Berta Waldman, IstoÉ, São Paulo, 4 jan. 1978

No Apocalipse, um anjo ordena a João que devore um livro, advertindo- lhe que este seria
doce na boca, porém amargo nas entranhas. Assim também A Trombeta do Anjo Vingador,
o último livro do contista curitibano Dalton Trevisan. O leitor certamente fruirá a leitura
das narrativas com um meio sorriso provocado pela insinuante malícia das situações
criadas, mas simultaneamente, se dará conta de que estas situações estão aprisionadas num
espaço sem saída, o que lhes confere um traço amargo. O estigma da repetição obsessiva do
sempre igual percorre toda a obra de Dalton Trevisan, inclusive esta. Na relação homem-
mulher, a destruição é a única alternativa de convívio possível, transformando o cotidiano
em espaço de penitência onde os homens estão condenados “a crucificar um ao outro na
mesma cruz”(Meu Pai, Meu Pai”, pág, 28) , numa corrida em que não há vencedores.
Exaurir o outro é torná-lo igual a si, vampirizando-o, é o único gesto que o intercâmbio
perpetra. É essa igualdade que justificará a exploração de temática homossexual enfatizada
em Abismo de Rosas (penúltima obra do autor) , onde a busca do outro do mesmo sexo
reverte num desejo último de projeção do eu e numa autosexualidade mecânica e solitária.
E é ainda a igualdade que determinará a repetição no plano da construção das narrativas.
Também elas se debruçam umas sobre as outras e parecem contar sempre a mesma história.
Assim, como os seus personagens, a palavra de Trevisan está aprisionada.
A palavra Em “Mister Curitiba”, narrativa que abre esta coletânea, a palavra fala de seu
destino em meio ao gesto interrompido do herói: “Ajudado por ela, puxou-lhe a calça
comprida e as meias que combinavam com a blusa.
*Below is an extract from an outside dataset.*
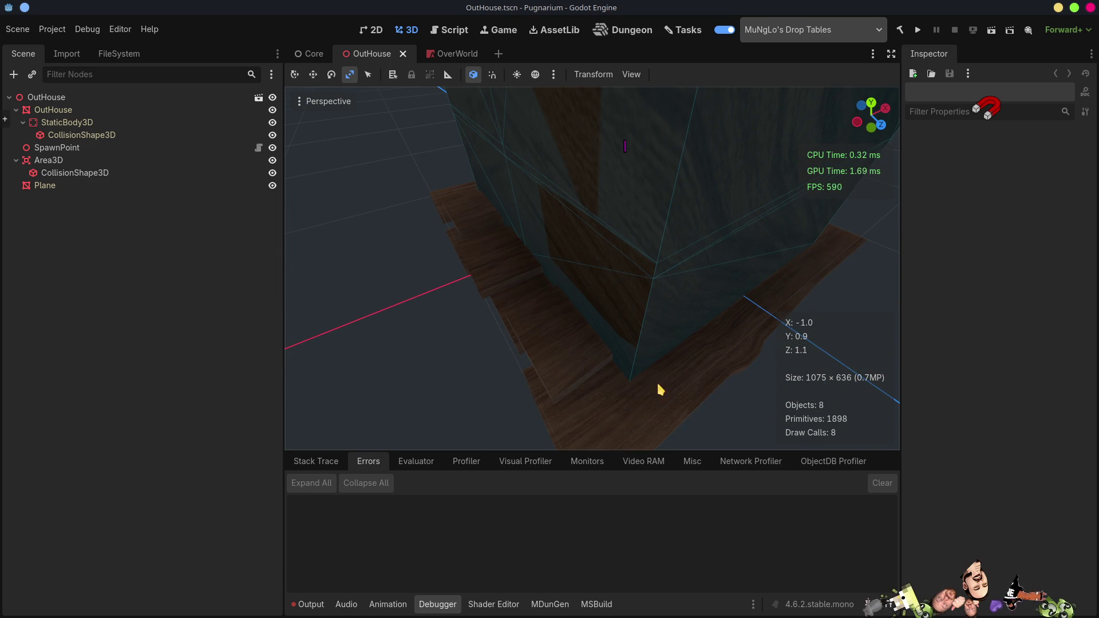
mouse_move(525, 363)
middle_mouse_down()
mouse_move(645, 311)
mouse_move(567, 228)
middle_mouse_up()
Inclinou-se para beijar o pezinho. . . E
nunca chegou lá. Você procura uma palavra no dicionário, distrai-se com outra e já não se
lembra da primeira”. (pág. 12) A obsessão de quem profere a palavra recoloca-a ainda
obscuras, não exploradas e, quem sabe, o eco de outras vozes, de outras entoações.
Uma Segunda alusão ao dicionário aparece no conto “Meu Pai, Meu Pai”, em que o filho
renega o pai bêbado mas aos poucos se vai tornando igual a ele. “O rapaz folheando o velho
dicionário, ali na bonita letra; Faz hoje dez anos que larguei o vício. Ao pé da página: Duas
pessoas que nada mais têm a se dizer e toda noite se dão as costas no mesmo leito”. (pág,
31 – o grifo é do autor).
É do interior do dicionário, onde a palavra se acha amarrada, arquivada, que surge também
amarrada, a história do pai que é a história antecipada do filho. Contar e ser contado, ver e
ser visto passam a ser procedimentos que rompem as regras do jogo dialético para,
juntamente com a matéria de que tratam compor um universo opaco de indiferenciação e
morte. Por isso, também no interior das narrativas, o diálogo se apresenta não como um
ponto de encontro nem de divergência entre duas falas, mas como o espaço que marca a
neutralidade de um eu face a um tu igualmente neutro, transformando-se numa espécie de
monólogo-a-dois. “Quebrei um dente. Só na papinha. Me dá fraqueza. Gosto é de carne. ”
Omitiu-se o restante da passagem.